Making the jump from GRCh37 to GRCh38

11/12/2021 | 0 min read

Jumping from GRCh37 to GRCh38 –one giant leap for clinical genetics, one small step with Congenica

The sequencing of the initial drafts of the human genome in 2001 revolutionized the field of genomics, and since then many drafts and updates have attempted to correct errors or fill in complex regions that were not addressable with first-generation sequencing tools[1].

The recent Telomere-to-Telomere (T2T)Consortium report, which published “the first truly complete 3.055 billion base pair sequence of a human genome,”[2] has again brought into focus the need for clinical labs to use the latest consensus sequences for their analyses.

While the switch to this latest consensus sequence is likely still a long way off due to the need to use both long-and short-read sequencing technologies, the fact that most clinical labs are still using the GRCh37 reference sequence, released in 2009, is clearly a concern –especially since many resources are now switching to the GRCh38 reference sequence, which was published in 2013.

Why switch?

There are a number of compelling reasons:

Academic research has moved firmly to use GRCh38, and some resources, such as Decipher, have already stopped working on GRCh37.
The UK’s 100,000 Genomes Project and the NHS Genomic Medicine Service (GMS) are working on GRCh38, and the consensus sequence is also recommended by the Broad Institute (makers of GATK).[3]
GRCh38 corrected many errors and alignment issues that were previously present, making it a higher quality, less noisy assembly which in turn makes it possible to detect variants that may be missed with the GRCh37 assembly.[4] As an example, when Steward et al. reviewed old epilepsy cases, three additional clinically relevant variants were identified in the revised SCN1A gene model.[5]

The general shift in usage to GRCh38 and the greater chance of detecting variants of interest are contributing to an increased desire for clinical genetics teams to make the jump to GRCh38. However, the workload for switching remains challenging.

### LIST OF TASKS
A: According to the article on switching from GRCh37 to GRCh38, in what year was the GRCh38 reference sequence published?
B: Pick up the article on switching from GRCh37 to GRCh38 after its final sentence and keep writing it.

### RECORDED DATA

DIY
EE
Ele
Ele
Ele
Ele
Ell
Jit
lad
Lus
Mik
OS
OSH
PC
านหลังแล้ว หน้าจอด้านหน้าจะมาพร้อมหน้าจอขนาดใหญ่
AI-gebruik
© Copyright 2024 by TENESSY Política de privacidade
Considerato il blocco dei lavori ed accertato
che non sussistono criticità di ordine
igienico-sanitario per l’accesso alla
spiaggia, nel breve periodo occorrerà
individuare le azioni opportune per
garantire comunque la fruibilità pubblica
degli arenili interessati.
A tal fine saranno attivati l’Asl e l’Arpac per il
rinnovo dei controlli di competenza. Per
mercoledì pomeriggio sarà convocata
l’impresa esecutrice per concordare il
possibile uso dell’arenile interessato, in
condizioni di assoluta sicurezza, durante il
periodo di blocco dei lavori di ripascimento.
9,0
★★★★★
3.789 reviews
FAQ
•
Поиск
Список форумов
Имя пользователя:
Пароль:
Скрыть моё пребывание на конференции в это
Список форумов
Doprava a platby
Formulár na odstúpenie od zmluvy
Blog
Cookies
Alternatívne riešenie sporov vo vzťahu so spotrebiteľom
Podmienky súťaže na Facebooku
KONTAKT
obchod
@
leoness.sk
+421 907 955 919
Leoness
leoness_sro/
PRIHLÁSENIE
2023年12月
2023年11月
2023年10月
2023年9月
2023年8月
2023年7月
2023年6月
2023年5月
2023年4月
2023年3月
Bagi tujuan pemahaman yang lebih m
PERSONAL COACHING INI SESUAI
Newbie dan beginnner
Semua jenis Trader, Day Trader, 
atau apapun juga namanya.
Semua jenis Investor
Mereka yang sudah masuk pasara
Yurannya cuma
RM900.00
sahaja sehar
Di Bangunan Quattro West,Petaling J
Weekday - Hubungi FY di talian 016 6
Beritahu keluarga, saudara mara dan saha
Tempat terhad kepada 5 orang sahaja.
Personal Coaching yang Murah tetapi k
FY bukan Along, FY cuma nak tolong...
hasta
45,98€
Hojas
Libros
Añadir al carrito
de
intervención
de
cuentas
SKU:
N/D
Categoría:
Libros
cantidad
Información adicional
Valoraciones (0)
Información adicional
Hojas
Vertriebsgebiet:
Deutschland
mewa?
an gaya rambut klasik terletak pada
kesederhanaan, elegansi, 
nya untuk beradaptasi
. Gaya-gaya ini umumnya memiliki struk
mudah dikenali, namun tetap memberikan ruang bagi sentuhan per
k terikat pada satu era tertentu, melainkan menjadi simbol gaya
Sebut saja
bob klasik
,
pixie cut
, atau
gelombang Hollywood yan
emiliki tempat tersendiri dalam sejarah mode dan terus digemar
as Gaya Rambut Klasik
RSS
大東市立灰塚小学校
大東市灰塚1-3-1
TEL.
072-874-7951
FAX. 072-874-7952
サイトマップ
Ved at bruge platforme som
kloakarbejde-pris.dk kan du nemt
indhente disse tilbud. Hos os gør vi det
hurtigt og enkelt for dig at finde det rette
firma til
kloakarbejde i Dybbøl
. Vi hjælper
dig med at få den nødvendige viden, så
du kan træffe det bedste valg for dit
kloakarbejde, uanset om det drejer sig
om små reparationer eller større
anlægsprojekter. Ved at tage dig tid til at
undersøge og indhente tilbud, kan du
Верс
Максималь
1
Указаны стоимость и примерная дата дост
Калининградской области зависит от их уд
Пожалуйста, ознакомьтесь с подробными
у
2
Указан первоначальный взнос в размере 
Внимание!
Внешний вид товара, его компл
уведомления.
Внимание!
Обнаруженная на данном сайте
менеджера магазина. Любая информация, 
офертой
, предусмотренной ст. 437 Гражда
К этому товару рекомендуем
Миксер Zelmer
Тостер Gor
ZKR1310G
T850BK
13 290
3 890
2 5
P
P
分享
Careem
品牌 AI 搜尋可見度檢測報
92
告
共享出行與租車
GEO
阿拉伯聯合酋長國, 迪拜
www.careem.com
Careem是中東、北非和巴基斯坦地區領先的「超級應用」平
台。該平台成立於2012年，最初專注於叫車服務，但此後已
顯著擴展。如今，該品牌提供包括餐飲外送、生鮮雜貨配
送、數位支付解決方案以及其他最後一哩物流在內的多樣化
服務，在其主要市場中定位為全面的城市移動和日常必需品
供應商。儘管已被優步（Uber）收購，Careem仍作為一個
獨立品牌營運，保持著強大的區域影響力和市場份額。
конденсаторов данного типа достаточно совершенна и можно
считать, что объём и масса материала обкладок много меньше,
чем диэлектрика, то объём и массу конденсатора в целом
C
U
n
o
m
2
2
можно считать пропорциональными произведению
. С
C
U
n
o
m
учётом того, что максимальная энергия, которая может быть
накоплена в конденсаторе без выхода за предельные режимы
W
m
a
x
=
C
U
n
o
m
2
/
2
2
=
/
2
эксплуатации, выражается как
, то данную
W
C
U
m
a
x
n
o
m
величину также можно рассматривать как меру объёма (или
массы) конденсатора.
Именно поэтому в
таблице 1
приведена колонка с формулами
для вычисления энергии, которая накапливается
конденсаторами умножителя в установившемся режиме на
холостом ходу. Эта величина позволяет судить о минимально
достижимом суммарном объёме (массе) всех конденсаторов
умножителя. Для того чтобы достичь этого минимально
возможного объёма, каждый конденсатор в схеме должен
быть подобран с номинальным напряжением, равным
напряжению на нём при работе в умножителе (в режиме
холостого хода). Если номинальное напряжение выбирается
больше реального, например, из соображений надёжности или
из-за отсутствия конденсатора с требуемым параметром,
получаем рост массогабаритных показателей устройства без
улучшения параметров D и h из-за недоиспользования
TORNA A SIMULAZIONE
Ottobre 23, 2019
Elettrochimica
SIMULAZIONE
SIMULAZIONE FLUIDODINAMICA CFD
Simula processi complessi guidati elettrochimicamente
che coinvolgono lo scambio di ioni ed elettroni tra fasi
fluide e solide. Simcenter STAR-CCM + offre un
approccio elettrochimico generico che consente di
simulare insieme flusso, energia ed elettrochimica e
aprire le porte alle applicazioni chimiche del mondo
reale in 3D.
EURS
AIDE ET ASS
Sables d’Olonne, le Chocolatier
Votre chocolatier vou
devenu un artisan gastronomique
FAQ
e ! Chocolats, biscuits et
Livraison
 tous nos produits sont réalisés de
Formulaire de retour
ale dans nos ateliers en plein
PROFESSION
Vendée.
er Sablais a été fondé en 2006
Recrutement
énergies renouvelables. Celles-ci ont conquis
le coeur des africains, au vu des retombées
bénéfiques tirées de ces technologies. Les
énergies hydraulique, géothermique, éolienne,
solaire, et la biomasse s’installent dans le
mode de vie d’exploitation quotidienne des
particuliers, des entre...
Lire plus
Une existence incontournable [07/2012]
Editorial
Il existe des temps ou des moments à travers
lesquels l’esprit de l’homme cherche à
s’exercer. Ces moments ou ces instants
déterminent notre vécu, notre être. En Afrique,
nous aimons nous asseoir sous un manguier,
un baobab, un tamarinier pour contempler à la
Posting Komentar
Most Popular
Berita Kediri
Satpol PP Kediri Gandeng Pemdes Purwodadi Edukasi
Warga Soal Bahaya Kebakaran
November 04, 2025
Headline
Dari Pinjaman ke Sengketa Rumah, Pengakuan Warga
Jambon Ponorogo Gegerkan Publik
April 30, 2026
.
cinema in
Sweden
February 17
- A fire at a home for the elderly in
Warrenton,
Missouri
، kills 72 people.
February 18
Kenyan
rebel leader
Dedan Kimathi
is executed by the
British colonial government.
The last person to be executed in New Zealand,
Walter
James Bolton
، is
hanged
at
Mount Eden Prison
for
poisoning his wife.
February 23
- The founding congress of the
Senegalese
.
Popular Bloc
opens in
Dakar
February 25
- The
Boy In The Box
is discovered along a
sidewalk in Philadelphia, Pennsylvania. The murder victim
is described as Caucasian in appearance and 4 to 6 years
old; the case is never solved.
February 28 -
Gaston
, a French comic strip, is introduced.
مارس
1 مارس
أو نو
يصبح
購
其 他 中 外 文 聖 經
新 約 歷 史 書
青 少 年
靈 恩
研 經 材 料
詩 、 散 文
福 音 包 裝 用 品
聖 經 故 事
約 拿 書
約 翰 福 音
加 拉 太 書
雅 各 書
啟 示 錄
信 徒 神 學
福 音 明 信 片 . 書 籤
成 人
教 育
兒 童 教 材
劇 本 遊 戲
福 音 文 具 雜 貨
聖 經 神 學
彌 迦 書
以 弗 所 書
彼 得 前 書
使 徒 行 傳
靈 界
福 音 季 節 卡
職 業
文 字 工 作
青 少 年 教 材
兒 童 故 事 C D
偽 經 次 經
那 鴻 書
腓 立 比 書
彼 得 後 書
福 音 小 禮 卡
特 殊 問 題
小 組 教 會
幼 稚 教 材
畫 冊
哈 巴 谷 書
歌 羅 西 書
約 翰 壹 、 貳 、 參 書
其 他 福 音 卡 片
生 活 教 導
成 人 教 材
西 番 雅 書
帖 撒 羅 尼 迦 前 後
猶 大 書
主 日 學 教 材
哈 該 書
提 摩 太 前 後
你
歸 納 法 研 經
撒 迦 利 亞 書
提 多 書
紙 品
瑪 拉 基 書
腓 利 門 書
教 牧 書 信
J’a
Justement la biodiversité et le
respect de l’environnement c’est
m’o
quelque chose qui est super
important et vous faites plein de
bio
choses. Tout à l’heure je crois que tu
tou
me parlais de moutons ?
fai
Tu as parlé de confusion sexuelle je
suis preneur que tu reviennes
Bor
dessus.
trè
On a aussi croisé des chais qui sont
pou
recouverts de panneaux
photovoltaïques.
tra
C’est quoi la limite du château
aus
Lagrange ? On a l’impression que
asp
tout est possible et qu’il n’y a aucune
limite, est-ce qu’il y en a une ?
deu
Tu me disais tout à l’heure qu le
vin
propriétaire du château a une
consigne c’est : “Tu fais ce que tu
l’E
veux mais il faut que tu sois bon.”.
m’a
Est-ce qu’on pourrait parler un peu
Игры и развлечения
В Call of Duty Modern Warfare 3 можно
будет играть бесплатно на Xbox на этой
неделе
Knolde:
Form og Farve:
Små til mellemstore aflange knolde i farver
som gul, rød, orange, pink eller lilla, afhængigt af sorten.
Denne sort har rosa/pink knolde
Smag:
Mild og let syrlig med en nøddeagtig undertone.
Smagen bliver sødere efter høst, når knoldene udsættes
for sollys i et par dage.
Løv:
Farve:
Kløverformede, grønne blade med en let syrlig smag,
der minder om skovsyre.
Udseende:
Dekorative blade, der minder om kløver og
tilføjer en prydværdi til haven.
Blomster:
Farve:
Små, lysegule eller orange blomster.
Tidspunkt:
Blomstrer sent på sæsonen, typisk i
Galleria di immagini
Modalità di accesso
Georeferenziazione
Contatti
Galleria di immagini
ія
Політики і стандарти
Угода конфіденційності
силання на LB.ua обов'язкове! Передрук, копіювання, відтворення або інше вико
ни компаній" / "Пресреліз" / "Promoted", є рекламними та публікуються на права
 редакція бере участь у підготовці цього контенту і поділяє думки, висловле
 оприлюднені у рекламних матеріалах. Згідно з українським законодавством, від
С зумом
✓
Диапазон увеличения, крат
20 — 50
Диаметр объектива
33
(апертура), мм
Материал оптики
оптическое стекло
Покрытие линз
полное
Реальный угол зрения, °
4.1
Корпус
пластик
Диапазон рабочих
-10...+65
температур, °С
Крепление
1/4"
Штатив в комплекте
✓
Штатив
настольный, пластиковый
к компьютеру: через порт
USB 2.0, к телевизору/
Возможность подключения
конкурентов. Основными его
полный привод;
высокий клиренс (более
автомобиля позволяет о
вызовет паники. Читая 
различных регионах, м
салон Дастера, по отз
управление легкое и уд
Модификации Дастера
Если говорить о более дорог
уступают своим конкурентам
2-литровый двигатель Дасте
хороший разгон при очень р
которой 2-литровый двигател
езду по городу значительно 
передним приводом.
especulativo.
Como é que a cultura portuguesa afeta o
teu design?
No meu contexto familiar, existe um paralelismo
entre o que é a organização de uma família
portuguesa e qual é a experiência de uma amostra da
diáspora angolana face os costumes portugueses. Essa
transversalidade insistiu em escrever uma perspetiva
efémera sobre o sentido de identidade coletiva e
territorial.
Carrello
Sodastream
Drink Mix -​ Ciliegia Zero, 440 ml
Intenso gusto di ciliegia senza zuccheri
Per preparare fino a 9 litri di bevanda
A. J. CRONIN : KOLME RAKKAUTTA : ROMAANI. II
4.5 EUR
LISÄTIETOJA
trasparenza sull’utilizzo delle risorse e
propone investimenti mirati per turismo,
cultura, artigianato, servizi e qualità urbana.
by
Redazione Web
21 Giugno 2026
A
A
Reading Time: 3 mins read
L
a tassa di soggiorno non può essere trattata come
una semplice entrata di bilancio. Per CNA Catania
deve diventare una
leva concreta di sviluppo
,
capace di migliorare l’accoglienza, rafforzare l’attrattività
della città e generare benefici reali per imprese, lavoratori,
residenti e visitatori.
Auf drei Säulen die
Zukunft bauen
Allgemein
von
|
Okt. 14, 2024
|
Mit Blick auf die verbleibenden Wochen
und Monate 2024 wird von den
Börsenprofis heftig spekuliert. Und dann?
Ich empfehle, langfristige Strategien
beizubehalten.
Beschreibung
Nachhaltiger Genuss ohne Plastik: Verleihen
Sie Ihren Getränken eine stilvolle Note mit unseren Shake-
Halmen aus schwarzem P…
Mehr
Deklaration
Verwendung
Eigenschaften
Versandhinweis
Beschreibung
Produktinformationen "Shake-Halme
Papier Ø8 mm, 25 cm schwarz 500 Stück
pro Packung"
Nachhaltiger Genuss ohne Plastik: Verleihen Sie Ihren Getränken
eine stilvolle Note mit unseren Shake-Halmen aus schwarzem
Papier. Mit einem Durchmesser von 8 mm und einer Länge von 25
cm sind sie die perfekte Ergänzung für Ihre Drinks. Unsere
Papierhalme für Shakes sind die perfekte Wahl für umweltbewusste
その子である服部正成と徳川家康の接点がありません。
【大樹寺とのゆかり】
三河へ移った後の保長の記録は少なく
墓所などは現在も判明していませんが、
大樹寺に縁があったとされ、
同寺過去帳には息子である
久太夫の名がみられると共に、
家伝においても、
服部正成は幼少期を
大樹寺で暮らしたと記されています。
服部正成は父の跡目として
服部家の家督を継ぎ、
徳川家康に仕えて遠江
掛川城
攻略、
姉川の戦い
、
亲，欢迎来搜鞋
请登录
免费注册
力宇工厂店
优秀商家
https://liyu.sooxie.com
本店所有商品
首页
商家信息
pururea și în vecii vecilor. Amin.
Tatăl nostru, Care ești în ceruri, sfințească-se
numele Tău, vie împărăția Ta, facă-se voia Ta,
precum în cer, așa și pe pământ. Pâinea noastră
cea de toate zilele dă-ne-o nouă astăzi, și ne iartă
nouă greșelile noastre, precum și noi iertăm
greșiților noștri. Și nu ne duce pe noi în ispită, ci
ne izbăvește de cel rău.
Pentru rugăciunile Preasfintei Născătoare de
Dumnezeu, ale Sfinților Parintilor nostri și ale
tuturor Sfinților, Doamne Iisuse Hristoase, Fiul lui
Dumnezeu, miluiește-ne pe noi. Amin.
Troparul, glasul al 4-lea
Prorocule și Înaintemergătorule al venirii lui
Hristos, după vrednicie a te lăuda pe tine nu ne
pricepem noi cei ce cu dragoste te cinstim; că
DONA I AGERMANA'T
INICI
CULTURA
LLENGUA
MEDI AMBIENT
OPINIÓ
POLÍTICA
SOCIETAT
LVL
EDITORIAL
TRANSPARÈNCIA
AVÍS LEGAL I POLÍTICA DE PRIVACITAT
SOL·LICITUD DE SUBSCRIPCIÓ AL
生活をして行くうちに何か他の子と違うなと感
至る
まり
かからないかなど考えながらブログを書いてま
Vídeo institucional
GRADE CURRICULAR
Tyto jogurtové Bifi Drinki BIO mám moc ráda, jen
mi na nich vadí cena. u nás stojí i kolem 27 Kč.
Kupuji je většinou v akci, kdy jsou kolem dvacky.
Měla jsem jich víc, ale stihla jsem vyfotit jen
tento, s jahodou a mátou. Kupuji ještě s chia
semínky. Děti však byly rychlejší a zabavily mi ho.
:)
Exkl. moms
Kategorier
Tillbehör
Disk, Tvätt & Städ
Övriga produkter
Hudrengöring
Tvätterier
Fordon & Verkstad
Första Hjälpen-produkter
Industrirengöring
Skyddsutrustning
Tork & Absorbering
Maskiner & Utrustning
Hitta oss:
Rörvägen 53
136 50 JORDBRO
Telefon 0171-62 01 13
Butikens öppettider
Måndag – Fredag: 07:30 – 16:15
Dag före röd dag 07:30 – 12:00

### ANSWERS TO THE EXERCISES
A: 2013

B:
Making the switch and avoiding pitfalls: the devil is in the details

Laboratories that perform genetic testing typically maintain a historic repository of variants that they’ve analyzed and reported on, which informs their analysis of new cases. These data are often stored in isolated databases, spreadsheets and/or text files and must be converted from different assemblies and nomenclatures before it can be applied in the new environment.

Under the best of circumstances, the task of conversion can be daunting. Add to that the oftentimes manually compiled nature of the data and the opportunity for error is significant. Especially when those errors can be compounded by inadvertent “correction” by the software tools themselves -a report by Ziemannet al. in the journal “Genome Biology” showed that one-fifth of all papers submitted with supplemental gene lists in Excel files contain incorrect gene names! [6]

It turns out that Excel has a habit of converting gene names to date format which can cause headaches when moving knowledgebases into new platforms. Some common unwanted conversions include:

SEPT2 [Septin 2] being converted to 2-Sep
MARCH1 [Membrane-Associated Ring Finger C2HC4) 1 E3 Ubiquitin Protein Ligase] being converted to 1-Mar

These errors often make it even more difficult to move knowledge bases between consensus sequences.

37 - 38 graphic (2)

Congenica is here to help

If you are already using the Congenica platform and are using GRCh37 then the transition to GRCh38 can be made overnight. All gene annotations provided by the platform will be automatically migrated over –so you don’t need to worry about losing data. The platform supports both consensus sequences and provides an identical experience making the transition painless.

If you are new to using Congenica, the clinical decision support platform chosen by many of the world’s leading clinical laboratories and the NHS Genomic Medicine Service, then the process is still straightforward. You’ll instantly gain access to all provided annotations mapped to the GRCh38 reference sequence.

In both cases, collating and combining your laboratory’s external knowledgebases of previously interpreted variants for re-use within the platform is often the biggest challenge -for example, the data repository of one of our customers using GRCh37 consisted of 130 spreadsheets and thousands of word documents.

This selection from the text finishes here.